Info: www.chicagodancingfestival.com

Most crucially there is the “Modern Women” program (6 p.m. and 8 p.m. on Aug. 26 at the MCA, 220 E. Chicago), which will feature pieces from the reps of Lori Belilove & Isadora Duncan Dance Company (Duncan’s “Valse Brillant”); the Martha Graham Dance Company (Graham’s “Deep Song”); Hubbard Street Dance Chicago (in “A Picture of You Falling,” by the brilliant Canadian, Crystal Pite); and pieces by two New York-based dance-makers, Kate Weare and Pam Tanowitz.

“At the start of the 20th century women were beginning to find their public voice,” said Belilove. “Isadora Duncan [1877 – 1927], embraced the wholeness of the body based on the revival of all things Greek, and she used dance as the essential medium to express freedom, beauty, and power. In ‘Valse Brilliant,’ she used images of water, wind and waves as powerful forces in nature. She saw women as a link in the chain of life, with her movement at one with the great movement that runs through the universe.”

Hubbard Street Dance Chicago’s Jason Hortin will perform Crystal Pite’s “A Picture of You Falling” at the 8 p.m. performance of “Modern Women” on Aug. 26. (Photo: Todd Rosenberg)

Hubbard Street Dance Chicago’s Jason Hortin will perform Crystal Pite’s “A Picture of You Falling” at the 8 p.m. performance of “Modern Women” on Aug. 26. (Photo: Todd Rosenberg)

Martha Graham (1894 – 1991), the choreographer whose influence on dance is often compared to Picasso’s on the visual arts, developed the essential technique of modern dance. Her solo, “Deep Song,” choreographed in 1937, was a response to the Spanish Civil War, and was created the same year Picasso painted “Guernica,” on the same subject.

“Women’s essential role in the development of modern dance grew out of a combination of things,” said Janet Eilber, the Graham company’s artistic director. “It was the shift from corsets to bloomers, the changes that grew out of the Industrial Revolution, the interest in social eurythmics. And in the 1930s modern dance blossomed as a way by which women could make political statements.”

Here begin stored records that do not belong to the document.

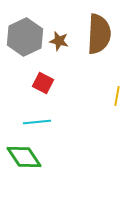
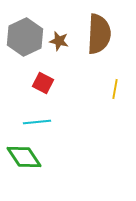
yellow line: moved 2 px left, 7 px up
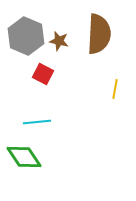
gray hexagon: moved 1 px right, 1 px up; rotated 12 degrees counterclockwise
red square: moved 9 px up
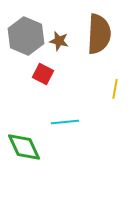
cyan line: moved 28 px right
green diamond: moved 10 px up; rotated 9 degrees clockwise
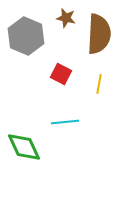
brown star: moved 7 px right, 23 px up
red square: moved 18 px right
yellow line: moved 16 px left, 5 px up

“The distortion of the body and face, and the torquelike movements in ‘Deep Song’ are Graham’s lament and outcry against the rise of fascism, and the way wives and mothers are the ones left behind to deal with all the loss,” said Eilber. “Martha was just such a powerful, radical game-changer.”

The “Modern Women” program also will feature a special screening of the one-minute film “Butterfly Dance,” by Loie Fuller (another modern dance pioneer, born in 1862 in what is now suburban Hinsdale, Ill.), plus additional historical footage and photos.

Beyond that program there is the hint that things also might be changing (if slowly) in the ballet world. Since 2012, Lourdes Lopez, formerly a principal dancer with the New York City Ballet, has been artistic director of Miami City Ballet. Few women in any country hold such a post.

Blakeley White-McGuire of the Martha Graham Dance Company will perform Graham’s “Deep Song.” She is seen here in another work.

Blakeley White-McGuire of the Martha Graham Dance Company will perform Graham’s “Deep Song.” She is seen here in another work.

“The rarity of it only really dawned on me once I got to Miami,” said Lopez. “Ballet has a long history and holds on very strongly to tradition — which is part of its beauty, but it also keeps it stuck. Plus, as a female ballet dancer there are probably 99 others like you in the studio, so you spend all your time striving to succeed, and then at some point you have to decide about having kids [Lopez has two], so your focus changes. I also think the boards of many ballet companies feel that without a man at the top you can’t do successful fundraising.”

In addition to performing Balanchine’s “Allegro Brilliante” (Aug. 27 at the Harris), Miami City Ballet will dance Twyla Tharp’s 1996 work, “Sweet Fields” (Aug. 29 at the Pritzker). Tharp, 74, has created scores of works for her own company, other modern troupes, major ballet companies and Broadway during a career spanning five decades, and is unquestionably another “exception to the rule.”

“I first saw ‘Sweet Fields’ more than 20 years ago and was blown away by it,” said Lopez. “It’s very different from much of Twyla’s work — incredibly spiritual, and set to beautiful hymns by William Billings. And it gives our corps something they can really grab hold of.”